Instructions to follow - The records beneath should be printed exactly, and the pictures are to be left out.

[Dataset entries]

###

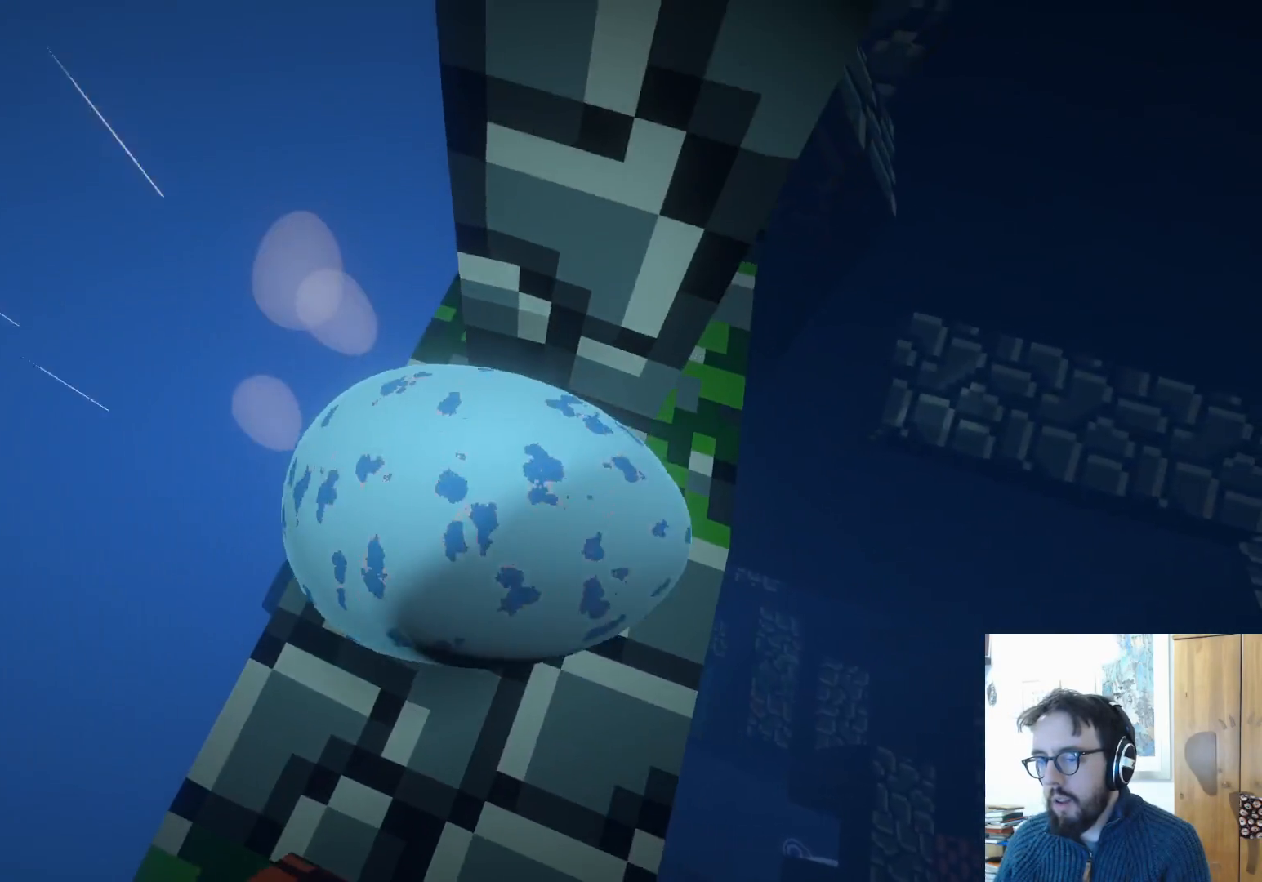
{"buttons": [], "left_stick": "down", "right_stick": "center", "events": [[100, "left_stick", "center"], [333, "left_stick", "down-left"], [417, "left_stick", "down"]]}
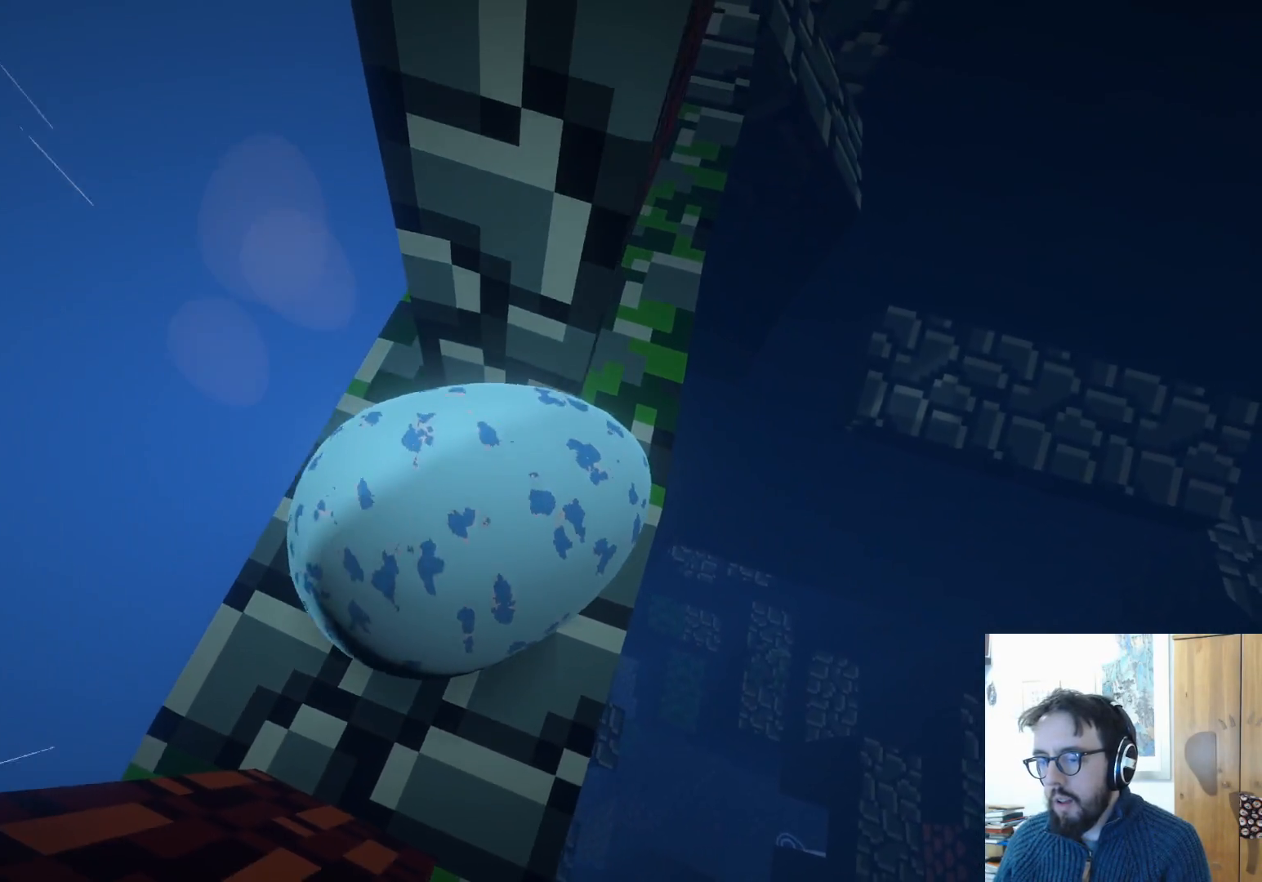
{"buttons": [], "left_stick": "center", "right_stick": "center", "events": [[50, "left_stick", "center"]]}
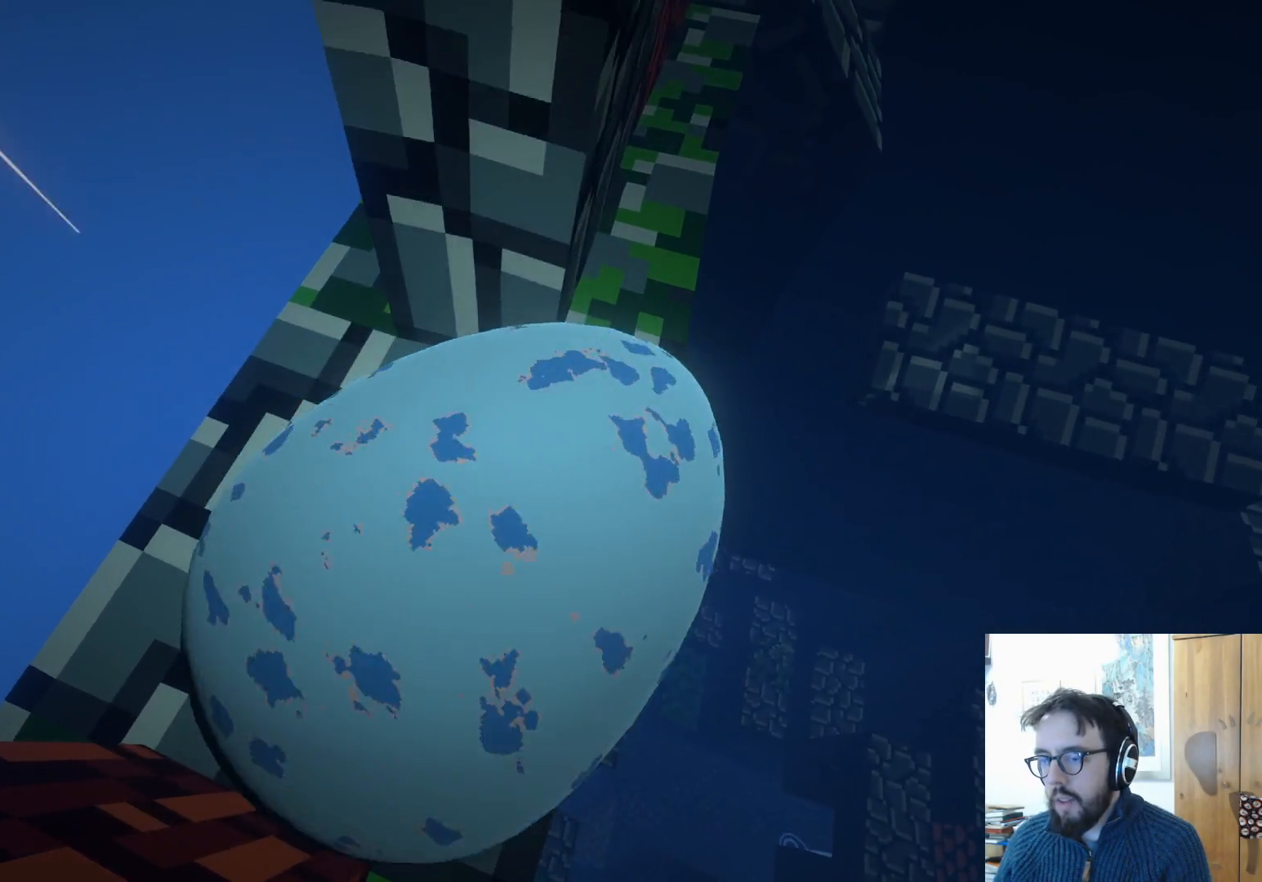
{"buttons": [], "left_stick": "up", "right_stick": "center", "events": [[83, "left_stick", "down"], [200, "left_stick", "left"], [267, "left_stick", "up"]]}
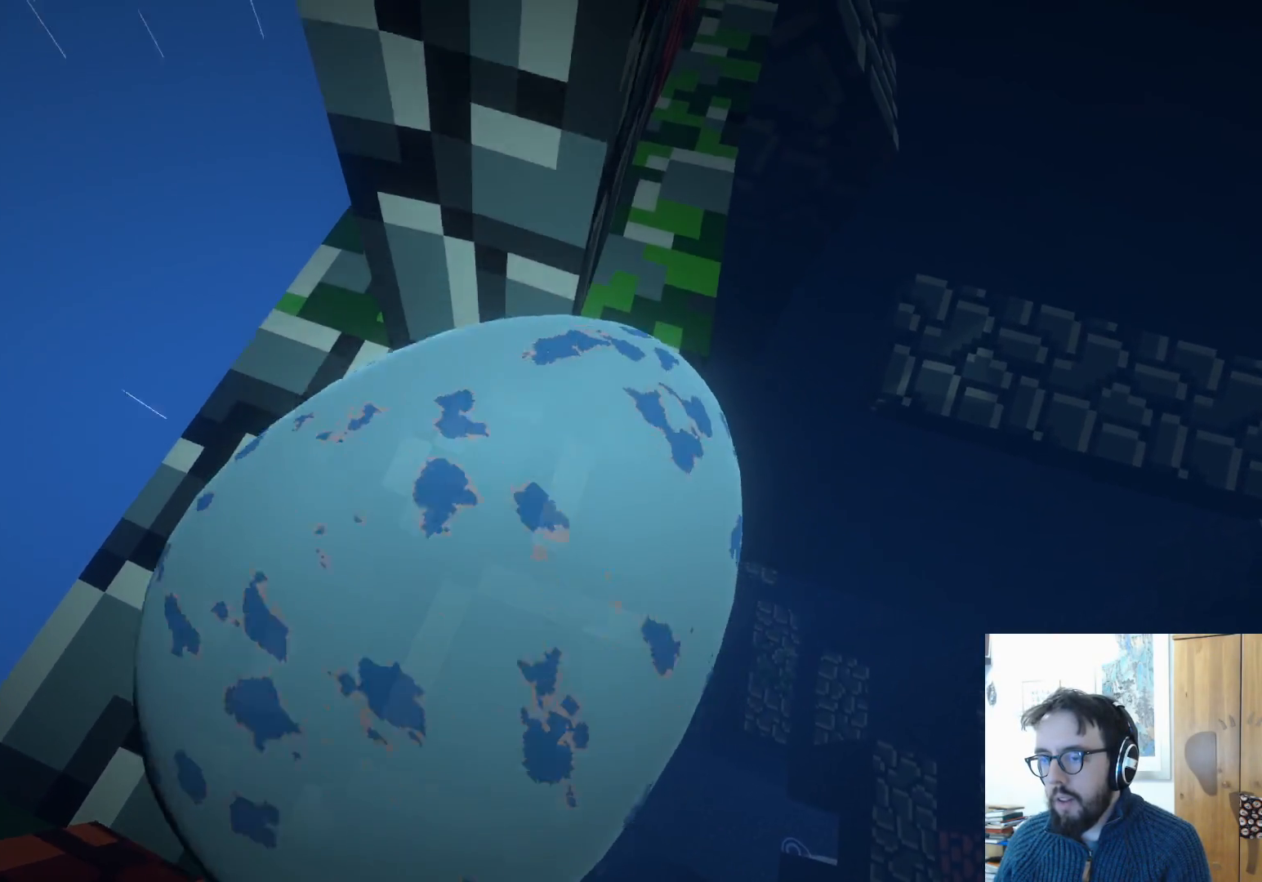
{"buttons": [], "left_stick": "down", "right_stick": "right", "events": [[100, "left_stick", "right"], [200, "left_stick", "down"], [350, "right_stick", "right"]]}
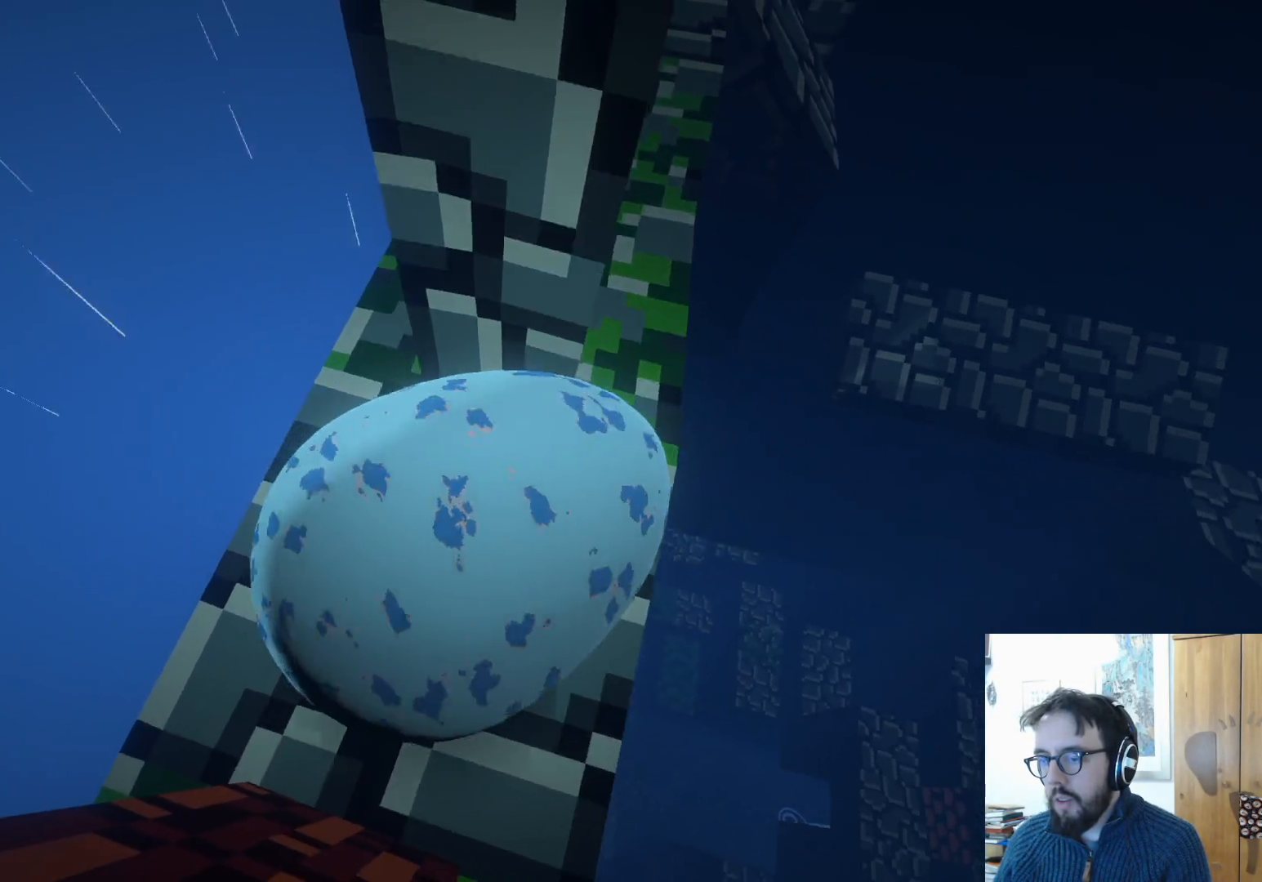
{"buttons": [], "left_stick": "up", "right_stick": "down-right", "events": [[33, "left_stick", "center"], [117, "right_stick", "center"], [383, "right_stick", "down-right"], [400, "left_stick", "up"]]}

###

Exercise solution -
{"buttons": [], "left_stick": "down", "right_stick": "center", "events": [[100, "left_stick", "center"], [333, "left_stick", "down-left"], [417, "left_stick", "down"]]}
{"buttons": [], "left_stick": "center", "right_stick": "center", "events": [[50, "left_stick", "center"]]}
{"buttons": [], "left_stick": "up", "right_stick": "center", "events": [[83, "left_stick", "down"], [200, "left_stick", "left"], [267, "left_stick", "up"]]}
{"buttons": [], "left_stick": "down", "right_stick": "right", "events": [[100, "left_stick", "right"], [200, "left_stick", "down"], [350, "right_stick", "right"]]}
{"buttons": [], "left_stick": "up", "right_stick": "down-right", "events": [[33, "left_stick", "center"], [117, "right_stick", "center"], [383, "right_stick", "down-right"], [400, "left_stick", "up"]]}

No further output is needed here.